> _Written problem_
Can you reproduce the entire listing below verbatim, line by line?

> _Records for the task_

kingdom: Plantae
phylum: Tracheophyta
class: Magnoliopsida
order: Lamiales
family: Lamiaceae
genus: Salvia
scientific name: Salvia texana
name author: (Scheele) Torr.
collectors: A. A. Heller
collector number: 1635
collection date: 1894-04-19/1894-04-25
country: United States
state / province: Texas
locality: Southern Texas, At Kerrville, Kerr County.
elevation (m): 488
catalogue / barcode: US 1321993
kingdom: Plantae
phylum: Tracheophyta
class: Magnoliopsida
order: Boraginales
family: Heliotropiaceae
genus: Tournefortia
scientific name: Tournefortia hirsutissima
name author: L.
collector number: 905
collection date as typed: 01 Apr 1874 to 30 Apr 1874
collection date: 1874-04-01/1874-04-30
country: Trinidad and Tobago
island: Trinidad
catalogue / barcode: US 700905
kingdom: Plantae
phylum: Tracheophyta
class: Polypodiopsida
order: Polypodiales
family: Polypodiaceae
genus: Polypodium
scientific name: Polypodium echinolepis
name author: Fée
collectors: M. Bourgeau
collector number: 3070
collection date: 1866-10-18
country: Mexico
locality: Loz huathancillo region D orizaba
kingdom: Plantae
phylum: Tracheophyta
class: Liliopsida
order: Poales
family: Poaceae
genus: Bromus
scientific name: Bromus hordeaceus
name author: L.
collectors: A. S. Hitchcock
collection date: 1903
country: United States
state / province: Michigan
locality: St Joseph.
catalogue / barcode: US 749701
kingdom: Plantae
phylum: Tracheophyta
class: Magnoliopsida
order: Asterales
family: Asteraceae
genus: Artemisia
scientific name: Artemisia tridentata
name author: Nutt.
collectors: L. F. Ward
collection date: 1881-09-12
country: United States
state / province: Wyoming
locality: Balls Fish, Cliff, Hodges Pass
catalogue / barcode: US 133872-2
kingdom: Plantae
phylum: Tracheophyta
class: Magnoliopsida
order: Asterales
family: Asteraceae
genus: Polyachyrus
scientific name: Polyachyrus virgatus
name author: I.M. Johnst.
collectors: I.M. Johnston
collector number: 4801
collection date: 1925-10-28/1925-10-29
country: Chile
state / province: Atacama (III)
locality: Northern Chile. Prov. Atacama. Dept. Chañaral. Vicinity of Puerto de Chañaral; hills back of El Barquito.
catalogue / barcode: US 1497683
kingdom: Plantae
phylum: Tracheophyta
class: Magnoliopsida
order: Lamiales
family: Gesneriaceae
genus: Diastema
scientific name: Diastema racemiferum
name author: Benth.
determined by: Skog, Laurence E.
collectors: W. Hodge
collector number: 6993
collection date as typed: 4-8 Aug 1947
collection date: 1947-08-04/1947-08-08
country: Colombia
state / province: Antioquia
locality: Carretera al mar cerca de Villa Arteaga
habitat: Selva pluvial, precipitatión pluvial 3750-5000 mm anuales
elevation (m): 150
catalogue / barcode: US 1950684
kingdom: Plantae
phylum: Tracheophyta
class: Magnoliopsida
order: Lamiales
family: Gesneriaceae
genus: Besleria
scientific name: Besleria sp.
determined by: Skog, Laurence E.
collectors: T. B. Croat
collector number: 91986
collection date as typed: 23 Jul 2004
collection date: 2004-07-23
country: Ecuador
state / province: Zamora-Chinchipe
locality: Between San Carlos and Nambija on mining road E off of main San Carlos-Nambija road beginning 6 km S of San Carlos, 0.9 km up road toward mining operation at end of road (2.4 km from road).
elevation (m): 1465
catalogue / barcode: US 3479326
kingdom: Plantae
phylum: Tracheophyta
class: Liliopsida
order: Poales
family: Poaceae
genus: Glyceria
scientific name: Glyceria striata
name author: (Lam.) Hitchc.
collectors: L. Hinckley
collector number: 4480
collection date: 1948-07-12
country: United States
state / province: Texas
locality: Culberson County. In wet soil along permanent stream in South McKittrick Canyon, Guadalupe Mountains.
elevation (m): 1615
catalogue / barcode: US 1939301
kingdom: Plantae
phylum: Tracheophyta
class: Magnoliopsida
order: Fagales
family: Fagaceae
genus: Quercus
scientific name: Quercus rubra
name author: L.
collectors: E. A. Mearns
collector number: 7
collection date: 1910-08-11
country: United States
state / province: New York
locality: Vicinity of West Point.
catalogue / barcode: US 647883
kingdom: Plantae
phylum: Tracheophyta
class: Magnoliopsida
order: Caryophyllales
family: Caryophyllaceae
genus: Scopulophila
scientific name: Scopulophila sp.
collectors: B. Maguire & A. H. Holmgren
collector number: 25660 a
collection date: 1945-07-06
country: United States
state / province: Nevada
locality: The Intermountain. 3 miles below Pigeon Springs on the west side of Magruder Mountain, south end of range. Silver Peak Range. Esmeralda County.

> _Response for this exercise_
kingdom: Plantae
phylum: Tracheophyta
class: Magnoliopsida
order: Lamiales
family: Lamiaceae
genus: Salvia
scientific name: Salvia texana
name author: (Scheele) Torr.
collectors: A. A. Heller
collector number: 1635
collection date: 1894-04-19/1894-04-25
country: United States
state / province: Texas
locality: Southern Texas, At Kerrville, Kerr County.
elevation (m): 488
catalogue / barcode: US 1321993
kingdom: Plantae
phylum: Tracheophyta
class: Magnoliopsida
order: Boraginales
family: Heliotropiaceae
genus: Tournefortia
scientific name: Tournefortia hirsutissima
name author: L.
collector number: 905
collection date as typed: 01 Apr 1874 to 30 Apr 1874
collection date: 1874-04-01/1874-04-30
country: Trinidad and Tobago
island: Trinidad
catalogue / barcode: US 700905
kingdom: Plantae
phylum: Tracheophyta
class: Polypodiopsida
order: Polypodiales
family: Polypodiaceae
genus: Polypodium
scientific name: Polypodium echinolepis
name author: Fée
collectors: M. Bourgeau
collector number: 3070
collection date: 1866-10-18
country: Mexico
locality: Loz huathancillo region D orizaba
kingdom: Plantae
phylum: Tracheophyta
class: Liliopsida
order: Poales
family: Poaceae
genus: Bromus
scientific name: Bromus hordeaceus
name author: L.
collectors: A. S. Hitchcock
collection date: 1903
country: United States
state / province: Michigan
locality: St Joseph.
catalogue / barcode: US 749701
kingdom: Plantae
phylum: Tracheophyta
class: Magnoliopsida
order: Asterales
family: Asteraceae
genus: Artemisia
scientific name: Artemisia tridentata
name author: Nutt.
collectors: L. F. Ward
collection date: 1881-09-12
country: United States
state / province: Wyoming
locality: Balls Fish, Cliff, Hodges Pass
catalogue / barcode: US 133872-2
kingdom: Plantae
phylum: Tracheophyta
class: Magnoliopsida
order: Asterales
family: Asteraceae
genus: Polyachyrus
scientific name: Polyachyrus virgatus
name author: I.M. Johnst.
collectors: I.M. Johnston
collector number: 4801
collection date: 1925-10-28/1925-10-29
country: Chile
state / province: Atacama (III)
locality: Northern Chile. Prov. Atacama. Dept. Chañaral. Vicinity of Puerto de Chañaral; hills back of El Barquito.
catalogue / barcode: US 1497683
kingdom: Plantae
phylum: Tracheophyta
class: Magnoliopsida
order: Lamiales
family: Gesneriaceae
genus: Diastema
scientific name: Diastema racemiferum
name author: Benth.
determined by: Skog, Laurence E.
collectors: W. Hodge
collector number: 6993
collection date as typed: 4-8 Aug 1947
collection date: 1947-08-04/1947-08-08
country: Colombia
state / province: Antioquia
locality: Carretera al mar cerca de Villa Arteaga
habitat: Selva pluvial, precipitatión pluvial 3750-5000 mm anuales
elevation (m): 150
catalogue / barcode: US 1950684
kingdom: Plantae
phylum: Tracheophyta
class: Magnoliopsida
order: Lamiales
family: Gesneriaceae
genus: Besleria
scientific name: Besleria sp.
determined by: Skog, Laurence E.
collectors: T. B. Croat
collector number: 91986
collection date as typed: 23 Jul 2004
collection date: 2004-07-23
country: Ecuador
state / province: Zamora-Chinchipe
locality: Between San Carlos and Nambija on mining road E off of main San Carlos-Nambija road beginning 6 km S of San Carlos, 0.9 km up road toward mining operation at end of road (2.4 km from road).
elevation (m): 1465
catalogue / barcode: US 3479326
kingdom: Plantae
phylum: Tracheophyta
class: Liliopsida
order: Poales
family: Poaceae
genus: Glyceria
scientific name: Glyceria striata
name author: (Lam.) Hitchc.
collectors: L. Hinckley
collector number: 4480
collection date: 1948-07-12
country: United States
state / province: Texas
locality: Culberson County. In wet soil along permanent stream in South McKittrick Canyon, Guadalupe Mountains.
elevation (m): 1615
catalogue / barcode: US 1939301
kingdom: Plantae
phylum: Tracheophyta
class: Magnoliopsida
order: Fagales
family: Fagaceae
genus: Quercus
scientific name: Quercus rubra
name author: L.
collectors: E. A. Mearns
collector number: 7
collection date: 1910-08-11
country: United States
state / province: New York
locality: Vicinity of West Point.
catalogue / barcode: US 647883
kingdom: Plantae
phylum: Tracheophyta
class: Magnoliopsida
order: Caryophyllales
family: Caryophyllaceae
genus: Scopulophila
scientific name: Scopulophila sp.
collectors: B. Maguire & A. H. Holmgren
collector number: 25660 a
collection date: 1945-07-06
country: United States
state / province: Nevada
locality: The Intermountain. 3 miles below Pigeon Springs on the west side of Magruder Mountain, south end of range. Silver Peak Range. Esmeralda County.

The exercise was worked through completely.